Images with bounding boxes
[Start of section]
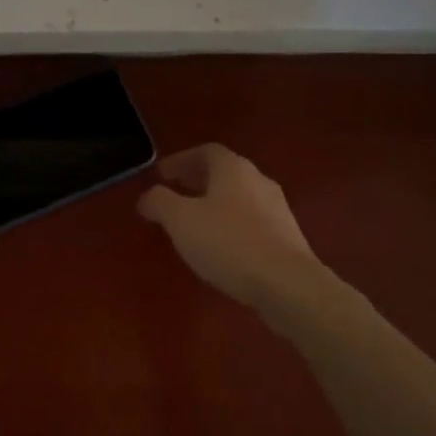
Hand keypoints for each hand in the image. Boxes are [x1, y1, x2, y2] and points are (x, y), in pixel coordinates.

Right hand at [136, 144, 321, 308]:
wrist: (287, 283)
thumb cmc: (229, 243)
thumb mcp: (181, 221)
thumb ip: (160, 203)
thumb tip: (147, 197)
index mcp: (233, 168)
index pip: (205, 151)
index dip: (180, 160)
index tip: (161, 174)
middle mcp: (258, 180)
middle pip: (224, 172)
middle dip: (196, 181)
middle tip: (174, 194)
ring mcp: (277, 208)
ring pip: (238, 197)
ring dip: (214, 203)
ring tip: (194, 223)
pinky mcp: (286, 236)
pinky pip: (251, 220)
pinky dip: (230, 224)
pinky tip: (220, 246)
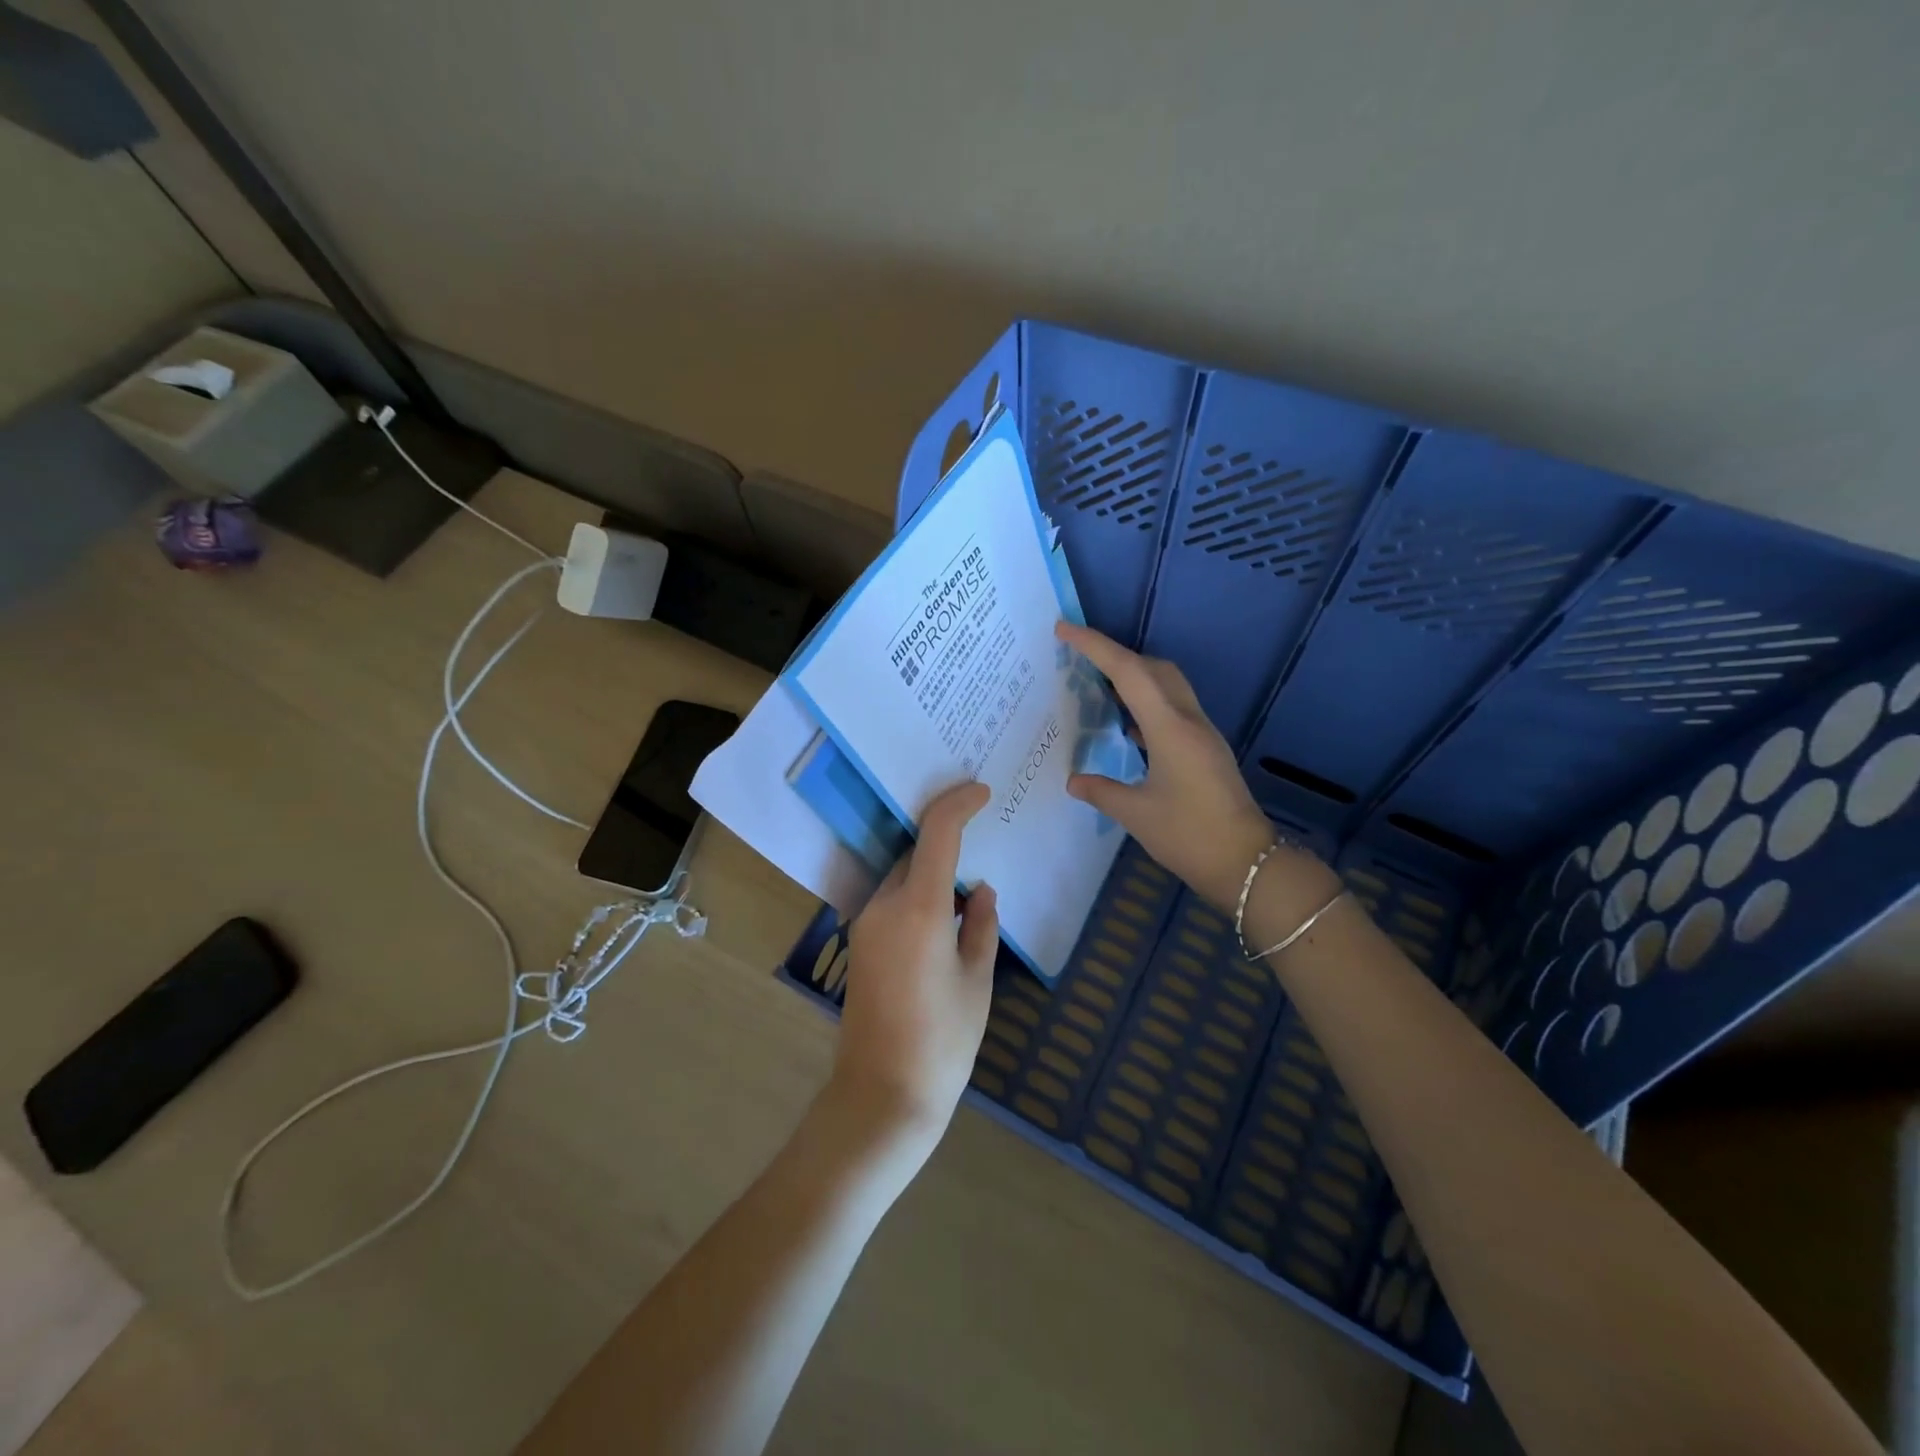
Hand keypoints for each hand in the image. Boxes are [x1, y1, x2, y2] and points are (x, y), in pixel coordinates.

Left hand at [832, 781, 998, 1163]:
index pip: (937, 833)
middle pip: (916, 854)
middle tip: (982, 846)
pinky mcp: (859, 944)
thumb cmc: (943, 1041)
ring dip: (931, 874)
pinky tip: (943, 922)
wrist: (882, 1095)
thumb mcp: (978, 981)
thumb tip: (982, 893)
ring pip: (902, 878)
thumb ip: (982, 927)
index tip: (982, 793)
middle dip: (947, 843)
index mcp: (919, 908)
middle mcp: (884, 905)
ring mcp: (865, 925)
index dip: (959, 803)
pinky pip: (891, 902)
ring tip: (968, 892)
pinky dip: (917, 896)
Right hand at [1058, 621, 1288, 910]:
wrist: (1248, 863)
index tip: (1064, 629)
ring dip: (1134, 676)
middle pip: (1153, 667)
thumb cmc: (1189, 836)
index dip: (1095, 646)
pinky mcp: (1206, 748)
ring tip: (1099, 686)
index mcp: (1169, 728)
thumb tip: (1074, 780)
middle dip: (1115, 655)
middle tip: (1079, 658)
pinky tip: (1127, 726)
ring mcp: (1202, 733)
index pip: (1128, 672)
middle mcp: (1189, 720)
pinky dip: (1147, 703)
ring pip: (1167, 685)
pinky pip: (1173, 708)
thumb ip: (1102, 791)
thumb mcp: (1136, 814)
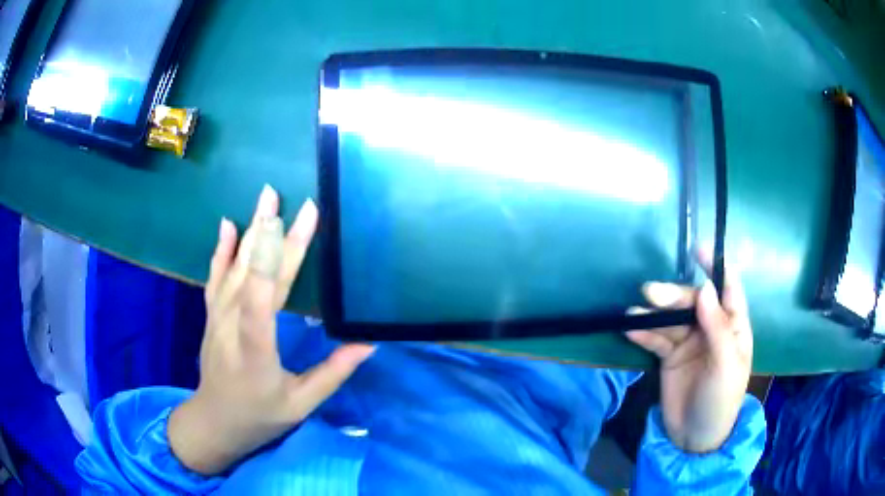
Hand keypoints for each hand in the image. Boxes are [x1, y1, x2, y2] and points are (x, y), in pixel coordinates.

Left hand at [168, 186, 374, 474]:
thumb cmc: (260, 416)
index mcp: (256, 353)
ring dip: (251, 231)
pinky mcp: (212, 315)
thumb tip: (368, 343)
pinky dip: (222, 249)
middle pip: (252, 277)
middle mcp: (232, 329)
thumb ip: (333, 373)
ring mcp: (218, 319)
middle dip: (273, 236)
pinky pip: (215, 277)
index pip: (262, 303)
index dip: (277, 260)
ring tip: (266, 198)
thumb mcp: (301, 405)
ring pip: (234, 269)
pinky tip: (228, 224)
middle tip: (292, 201)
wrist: (215, 421)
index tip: (296, 225)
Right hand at [626, 251, 751, 452]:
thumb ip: (718, 328)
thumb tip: (706, 289)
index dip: (716, 267)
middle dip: (673, 296)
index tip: (698, 249)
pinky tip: (630, 328)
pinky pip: (656, 339)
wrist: (695, 438)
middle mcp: (711, 328)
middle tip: (650, 293)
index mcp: (733, 327)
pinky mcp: (669, 356)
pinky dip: (644, 332)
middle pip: (692, 302)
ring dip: (654, 313)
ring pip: (671, 318)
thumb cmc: (721, 399)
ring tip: (634, 311)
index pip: (728, 289)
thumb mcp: (726, 365)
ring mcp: (689, 342)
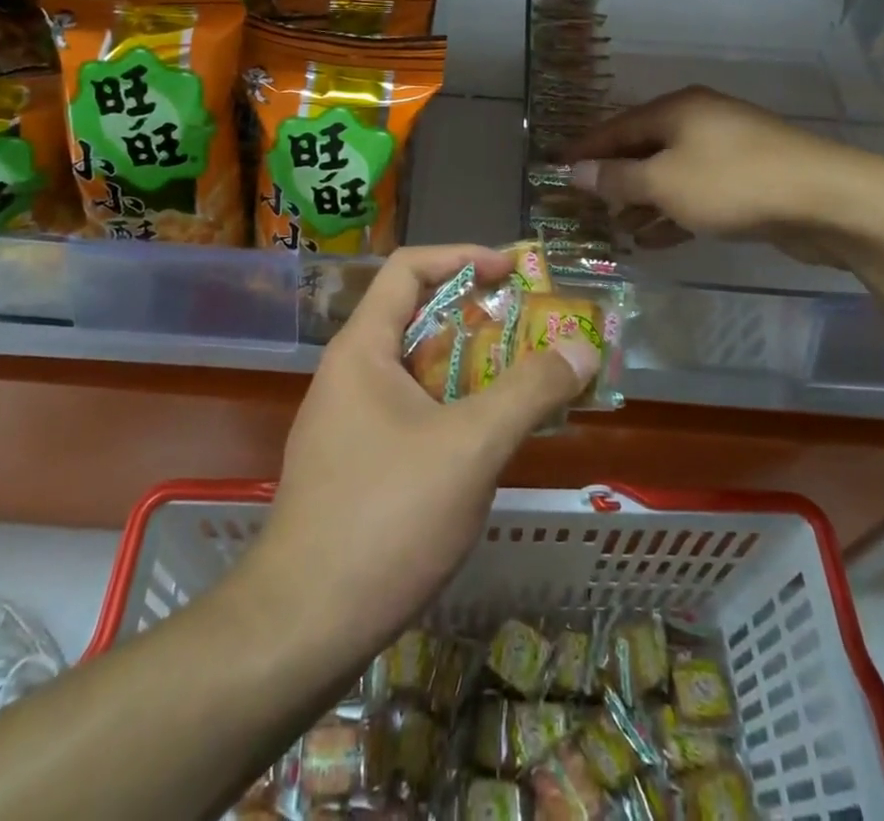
[End of section]
THE PROBLEM
Without the pictures, give all the records above again exactly.

ANSWER TO THIS PROBLEM
Hand keypoints for each hand in the image. Boxes are [x1, y1, x2, y2] and points are (x, y), in pixel coordinates.

Right hand at [136, 144, 321, 308]:
wrist: (287, 283)
thumb cmc: (229, 243)
thumb mcp: (181, 221)
thumb ip: (160, 203)
thumb tip: (147, 197)
index mcp: (233, 168)
index pip: (205, 151)
index dip: (180, 160)
index tip: (161, 174)
middle mcp: (258, 180)
middle pip: (224, 172)
middle dip: (196, 181)
middle tip: (174, 194)
ring mcp: (277, 208)
ring pip: (238, 197)
ring dip: (214, 203)
ring tip: (194, 223)
pinky mcp: (286, 236)
pinky pip: (251, 220)
pinky dip: (230, 224)
pinky tip: (220, 246)
Hand keypoints for each hand in the image. Boxes are [x1, y1, x2, y2] and points are (x, y), in pixel coordinates.

Left hand at [832, 781, 998, 1163]:
index pip: (937, 833)
middle pip: (916, 854)
middle tip: (982, 846)
pinky mcp: (859, 944)
thumb cmc: (943, 1041)
ring dip: (931, 874)
pinky tip: (943, 922)
wrist: (882, 1095)
thumb mcp: (978, 981)
thumb tip: (982, 893)
ring pip: (902, 878)
thumb ip: (982, 927)
index tip: (982, 793)
middle dip: (947, 843)
index mcp: (919, 908)
middle mcp: (884, 905)
ring mcp: (865, 925)
index dip: (959, 803)
pinky pip: (891, 902)
ring tip: (968, 892)
pinky dip: (917, 896)
Right hand at [1058, 621, 1288, 910]:
wrist: (1248, 863)
index tip: (1064, 629)
ring dip: (1134, 676)
middle pip: (1153, 667)
thumb cmc: (1189, 836)
index dip: (1095, 646)
pinky mcp: (1206, 748)
ring tip: (1099, 686)
index mcp: (1169, 728)
thumb tip: (1074, 780)
middle dip: (1115, 655)
middle tip: (1079, 658)
pinky tip: (1127, 726)
ring mcp: (1202, 733)
index pip: (1128, 672)
middle mcp: (1189, 720)
pinky dip: (1147, 703)
ring pip: (1167, 685)
pinky pip: (1173, 708)
thumb ip: (1102, 791)
thumb mcp: (1136, 814)
Hand keypoints for each hand in the image. Boxes are [x1, y1, x2, y2] and points are (x, y), in pixel coordinates.

Left hand at [168, 186, 374, 474]:
thumb cmc: (260, 416)
index mcp: (256, 353)
ring dip: (251, 231)
pinky mcp: (212, 315)
thumb tip: (368, 343)
pinky dip: (222, 249)
middle pip: (252, 277)
middle mcp: (232, 329)
thumb ip: (333, 373)
ring mcp: (218, 319)
middle dip: (273, 236)
pinky pip: (215, 277)
index pip: (262, 303)
index dip: (277, 260)
ring tip: (266, 198)
thumb mcp: (301, 405)
ring pip: (234, 269)
pinky tip: (228, 224)
middle tip: (292, 201)
wrist: (215, 421)
index tip: (296, 225)
Right hand at [626, 251, 751, 452]:
thumb ip: (718, 328)
thumb tip: (706, 289)
index dip: (716, 267)
middle dip: (673, 296)
index tip: (698, 249)
pinky tip: (630, 328)
pinky pip: (656, 339)
wrist: (695, 438)
middle mcp: (711, 328)
middle tip: (650, 293)
index mcp: (733, 327)
pinky mcp: (669, 356)
pinky dip: (644, 332)
middle pip: (692, 302)
ring dip: (654, 313)
ring pip: (671, 318)
thumb cmc: (721, 399)
ring tip: (634, 311)
index pip: (728, 289)
thumb mcp: (726, 365)
ring mcp: (689, 342)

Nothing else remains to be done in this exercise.